Dividing f(x) by zero.

Question

I'm currently studying calculus, and have learned some useful facts regarding operations that can be carried out on a function. For example:

y = f(x) + z

If we plot f(x), then plot the above, the line will be moved up on the y axis by z for every z > 0, or will be moved down by z for every z < 0 relatively to f(x) line.

Similarly if I would multiply f(x) by z, the line would be moved up or down by z amount relatively to f(x) line depending if z is a negative or positive value.

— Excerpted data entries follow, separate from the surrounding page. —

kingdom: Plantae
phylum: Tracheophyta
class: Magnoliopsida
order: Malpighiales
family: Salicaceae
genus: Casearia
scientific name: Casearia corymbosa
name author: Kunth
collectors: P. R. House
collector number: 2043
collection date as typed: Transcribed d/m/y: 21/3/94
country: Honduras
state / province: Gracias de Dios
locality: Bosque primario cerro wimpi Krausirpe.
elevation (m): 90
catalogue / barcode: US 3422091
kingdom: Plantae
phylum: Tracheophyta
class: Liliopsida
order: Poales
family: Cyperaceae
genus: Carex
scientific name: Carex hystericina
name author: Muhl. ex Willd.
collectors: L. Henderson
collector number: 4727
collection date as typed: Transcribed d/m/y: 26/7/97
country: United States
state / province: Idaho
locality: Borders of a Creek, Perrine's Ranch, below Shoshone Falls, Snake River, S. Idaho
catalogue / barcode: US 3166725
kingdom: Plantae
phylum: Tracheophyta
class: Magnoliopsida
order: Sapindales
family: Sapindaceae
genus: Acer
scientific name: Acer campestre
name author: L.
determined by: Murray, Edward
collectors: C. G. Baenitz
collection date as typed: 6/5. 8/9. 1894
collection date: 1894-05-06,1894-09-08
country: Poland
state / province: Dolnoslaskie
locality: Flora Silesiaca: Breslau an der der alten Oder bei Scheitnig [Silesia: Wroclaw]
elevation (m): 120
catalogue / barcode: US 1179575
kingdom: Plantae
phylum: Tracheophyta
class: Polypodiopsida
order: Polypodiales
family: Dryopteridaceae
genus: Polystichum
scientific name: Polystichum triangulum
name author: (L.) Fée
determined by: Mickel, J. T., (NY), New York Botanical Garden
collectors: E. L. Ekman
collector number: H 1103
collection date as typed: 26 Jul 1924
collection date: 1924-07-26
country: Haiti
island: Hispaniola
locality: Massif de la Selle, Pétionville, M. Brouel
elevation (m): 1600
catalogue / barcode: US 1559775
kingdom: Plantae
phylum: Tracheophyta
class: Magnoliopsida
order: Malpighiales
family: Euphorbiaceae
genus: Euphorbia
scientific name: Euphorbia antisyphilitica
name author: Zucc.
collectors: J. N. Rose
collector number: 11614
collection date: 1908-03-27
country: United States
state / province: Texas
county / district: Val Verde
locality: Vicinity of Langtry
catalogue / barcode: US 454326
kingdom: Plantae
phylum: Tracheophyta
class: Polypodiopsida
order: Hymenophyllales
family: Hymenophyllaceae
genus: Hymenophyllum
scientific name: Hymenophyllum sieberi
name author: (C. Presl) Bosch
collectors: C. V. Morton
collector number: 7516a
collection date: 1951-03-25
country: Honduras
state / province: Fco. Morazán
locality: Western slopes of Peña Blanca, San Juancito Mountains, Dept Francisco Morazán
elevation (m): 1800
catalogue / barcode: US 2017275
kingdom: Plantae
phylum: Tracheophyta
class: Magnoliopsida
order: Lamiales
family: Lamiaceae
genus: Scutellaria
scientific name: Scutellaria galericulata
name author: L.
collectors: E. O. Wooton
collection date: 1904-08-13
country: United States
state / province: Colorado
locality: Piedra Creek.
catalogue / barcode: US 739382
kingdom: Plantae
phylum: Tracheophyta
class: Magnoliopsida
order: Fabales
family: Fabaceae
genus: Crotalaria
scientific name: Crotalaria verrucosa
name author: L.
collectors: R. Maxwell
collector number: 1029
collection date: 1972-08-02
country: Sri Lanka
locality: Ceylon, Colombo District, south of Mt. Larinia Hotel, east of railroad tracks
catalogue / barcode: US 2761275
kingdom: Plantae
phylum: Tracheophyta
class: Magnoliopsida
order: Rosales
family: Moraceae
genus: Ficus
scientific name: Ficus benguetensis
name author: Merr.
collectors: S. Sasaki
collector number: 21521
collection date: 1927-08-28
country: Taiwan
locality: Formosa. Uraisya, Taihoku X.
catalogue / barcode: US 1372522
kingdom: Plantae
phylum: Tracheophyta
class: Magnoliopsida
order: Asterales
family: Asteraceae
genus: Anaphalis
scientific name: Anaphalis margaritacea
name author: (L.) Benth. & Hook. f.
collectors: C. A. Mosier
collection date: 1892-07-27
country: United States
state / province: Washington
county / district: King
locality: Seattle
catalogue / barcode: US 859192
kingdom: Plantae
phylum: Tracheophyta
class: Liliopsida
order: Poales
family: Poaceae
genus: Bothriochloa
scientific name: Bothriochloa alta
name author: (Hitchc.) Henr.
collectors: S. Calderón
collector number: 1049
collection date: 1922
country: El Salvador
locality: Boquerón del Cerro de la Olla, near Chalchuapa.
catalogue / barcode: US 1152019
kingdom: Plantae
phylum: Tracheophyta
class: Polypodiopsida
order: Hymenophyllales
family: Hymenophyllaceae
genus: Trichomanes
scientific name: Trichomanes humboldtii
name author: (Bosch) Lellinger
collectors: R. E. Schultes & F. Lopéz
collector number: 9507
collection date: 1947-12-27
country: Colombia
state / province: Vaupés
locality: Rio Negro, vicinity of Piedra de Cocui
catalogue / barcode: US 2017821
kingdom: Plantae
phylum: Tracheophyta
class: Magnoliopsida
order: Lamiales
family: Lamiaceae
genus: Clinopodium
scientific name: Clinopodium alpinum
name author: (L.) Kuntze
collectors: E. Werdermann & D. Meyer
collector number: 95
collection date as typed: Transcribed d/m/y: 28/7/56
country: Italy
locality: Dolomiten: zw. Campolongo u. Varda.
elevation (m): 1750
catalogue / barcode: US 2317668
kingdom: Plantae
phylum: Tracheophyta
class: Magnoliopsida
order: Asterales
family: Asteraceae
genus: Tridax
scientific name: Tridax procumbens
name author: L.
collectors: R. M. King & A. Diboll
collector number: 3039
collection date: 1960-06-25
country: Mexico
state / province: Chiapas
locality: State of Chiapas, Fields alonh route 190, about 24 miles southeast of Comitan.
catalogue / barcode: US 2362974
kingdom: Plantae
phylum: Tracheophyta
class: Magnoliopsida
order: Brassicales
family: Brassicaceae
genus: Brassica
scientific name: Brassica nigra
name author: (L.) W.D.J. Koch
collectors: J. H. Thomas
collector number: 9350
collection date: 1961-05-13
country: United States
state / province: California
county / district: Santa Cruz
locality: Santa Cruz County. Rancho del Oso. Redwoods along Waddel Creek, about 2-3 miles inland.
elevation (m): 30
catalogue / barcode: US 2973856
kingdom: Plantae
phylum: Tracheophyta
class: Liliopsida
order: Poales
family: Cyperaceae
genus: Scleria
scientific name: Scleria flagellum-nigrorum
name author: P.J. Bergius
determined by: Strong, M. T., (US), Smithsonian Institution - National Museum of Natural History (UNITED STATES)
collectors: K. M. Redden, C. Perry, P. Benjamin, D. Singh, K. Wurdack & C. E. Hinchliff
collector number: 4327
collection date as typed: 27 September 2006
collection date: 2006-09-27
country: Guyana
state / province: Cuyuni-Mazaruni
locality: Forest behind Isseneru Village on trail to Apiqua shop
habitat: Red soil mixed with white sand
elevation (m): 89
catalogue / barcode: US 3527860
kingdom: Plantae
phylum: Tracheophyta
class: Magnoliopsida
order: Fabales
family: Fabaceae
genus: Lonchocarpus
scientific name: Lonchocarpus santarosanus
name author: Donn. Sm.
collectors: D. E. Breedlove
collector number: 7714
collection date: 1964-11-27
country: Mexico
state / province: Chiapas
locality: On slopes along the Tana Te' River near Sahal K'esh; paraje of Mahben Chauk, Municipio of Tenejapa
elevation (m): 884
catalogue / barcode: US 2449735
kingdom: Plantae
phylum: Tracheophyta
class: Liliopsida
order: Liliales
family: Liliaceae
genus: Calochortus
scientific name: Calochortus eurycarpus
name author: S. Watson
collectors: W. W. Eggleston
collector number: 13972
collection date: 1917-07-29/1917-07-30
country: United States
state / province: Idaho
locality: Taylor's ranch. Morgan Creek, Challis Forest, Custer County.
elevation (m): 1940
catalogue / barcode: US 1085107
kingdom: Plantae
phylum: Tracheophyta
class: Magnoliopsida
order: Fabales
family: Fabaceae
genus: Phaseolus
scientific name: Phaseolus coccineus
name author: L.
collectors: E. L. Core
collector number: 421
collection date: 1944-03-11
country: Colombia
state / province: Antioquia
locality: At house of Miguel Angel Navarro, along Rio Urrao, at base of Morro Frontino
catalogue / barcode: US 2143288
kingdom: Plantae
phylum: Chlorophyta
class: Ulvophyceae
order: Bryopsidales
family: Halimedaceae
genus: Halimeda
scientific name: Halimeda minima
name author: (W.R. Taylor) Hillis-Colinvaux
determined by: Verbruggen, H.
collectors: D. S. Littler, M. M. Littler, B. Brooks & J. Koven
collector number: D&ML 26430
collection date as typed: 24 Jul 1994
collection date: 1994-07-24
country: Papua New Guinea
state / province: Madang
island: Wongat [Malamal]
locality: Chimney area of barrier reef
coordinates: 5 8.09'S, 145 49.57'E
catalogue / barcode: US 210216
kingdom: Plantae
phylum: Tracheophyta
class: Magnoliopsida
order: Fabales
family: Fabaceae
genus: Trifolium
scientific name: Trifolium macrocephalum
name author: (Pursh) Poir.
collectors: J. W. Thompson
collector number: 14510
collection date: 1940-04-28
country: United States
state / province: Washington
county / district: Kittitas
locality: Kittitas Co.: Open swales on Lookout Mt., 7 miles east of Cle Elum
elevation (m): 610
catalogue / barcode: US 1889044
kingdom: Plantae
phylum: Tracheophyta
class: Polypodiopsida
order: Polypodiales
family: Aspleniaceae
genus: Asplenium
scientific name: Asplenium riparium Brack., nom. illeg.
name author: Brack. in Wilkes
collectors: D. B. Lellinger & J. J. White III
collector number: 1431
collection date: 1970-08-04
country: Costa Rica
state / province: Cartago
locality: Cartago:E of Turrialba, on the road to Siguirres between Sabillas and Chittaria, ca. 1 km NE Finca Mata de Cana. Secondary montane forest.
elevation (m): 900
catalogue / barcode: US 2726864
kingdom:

But is it true to state that the following cannot be defined / ploted?

y = f(x) / 0

You cannot plot the above (I presume).

Answer 1

You cannot plot $y = f(x)/0$ since it's not even defined.

Answer 2

You are correct; $f(x)/0$ cannot be plotted. Consider the special case where $x=1$. So then we have $f(1)$; what is this? This is just a number. But we can't divide a number by $0$; that value is undefined. So we can't plot it. And since this is true for all $x$, the entire function $f(x)/0$ isn't defined anywhere and can't be plotted anywhere.

Answer 3

It is correct that you cannot plot $y=\frac{f(x)}{0}$, since it is not defined at $0$. Or anywhere else. Thanks Saulspatz.